MICS, CentraleSup elec, Universit e Paris-Saclay Large Language Models (LLMs) with reasoning capabilities have achieved state-of-the-art performance on a wide range of tasks. Despite its empirical success, the tasks and model scales at which reasoning becomes effective, as well as its training and inference costs, remain underexplored. In this work, we rely on a synthetic data distillation framework to conduct a large-scale supervised study. We compare Instruction Fine-Tuning (IFT) and reasoning models of varying sizes, on a wide range of math-centric and general-purpose tasks, evaluating both multiple-choice and open-ended formats. Our analysis reveals that reasoning consistently improves model performance, often matching or surpassing significantly larger IFT systems. Notably, while IFT remains Pareto-optimal in training and inference costs, reasoning models become increasingly valuable as model size scales, overcoming IFT performance limits on reasoning-intensive and open-ended tasks.
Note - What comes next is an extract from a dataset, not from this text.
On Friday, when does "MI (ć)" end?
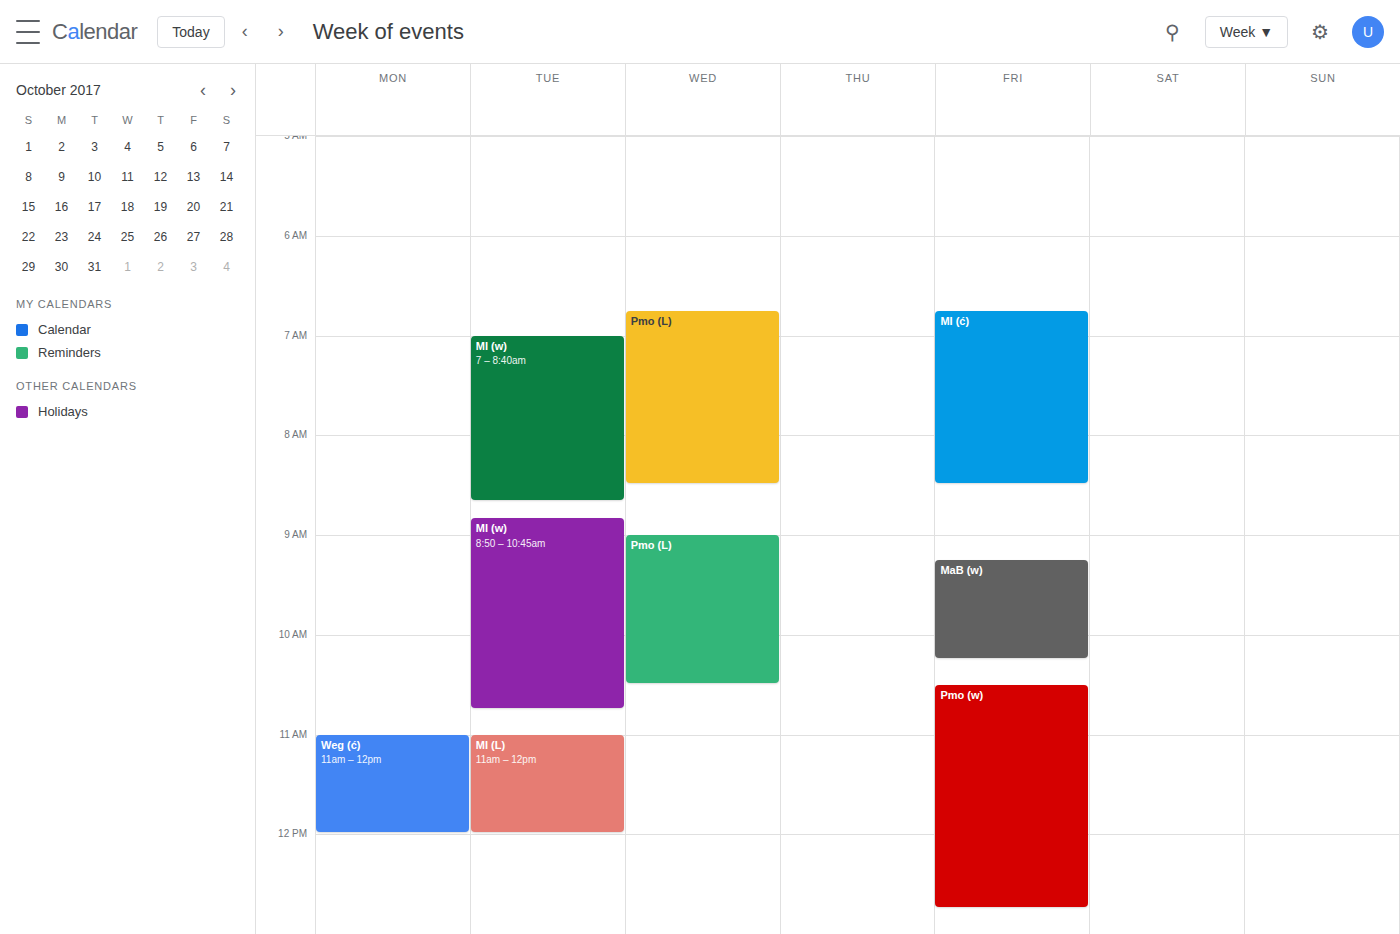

Reasoning helps most on open-ended and math tasks; gains are limited or inconsistent on general multiple-choice tasks. Large Language Models (LLMs) that generate explicit Chains of Thought (CoT) have rapidly become a defining paradigm. The research community is releasing increasingly capable reasoning models, which consistently outperform standard Instruction Fine-Tuned (IFT) counterparts at test time, especially on math, coding, and other reasoning-heavy tasks DeepSeek-AI (2025); OpenAI (2024); Mistral-AI (2025). Despite rapid progress, we still lack clarity on when explicit reasoning is most beneficial. Both prior evidence and our findings (Figure 1) point to a highly task-dependent picture: reasoning yields substantial gains on math and coding benchmarks where multi-step problem solving is essential (Zhu et al., 2024), but provides only limited improvements on simpler factual or classification tasks (Liu et al., 2024). As Figure 1 shows, these gains concentrate on reasoning-intensive (e.g., gsm8k, aime) and open-ended tasks, while benefits on general multiple-choice tasks are much smaller or inconsistent. Meanwhile, the scaling dynamics of reasoning models pose further challenges.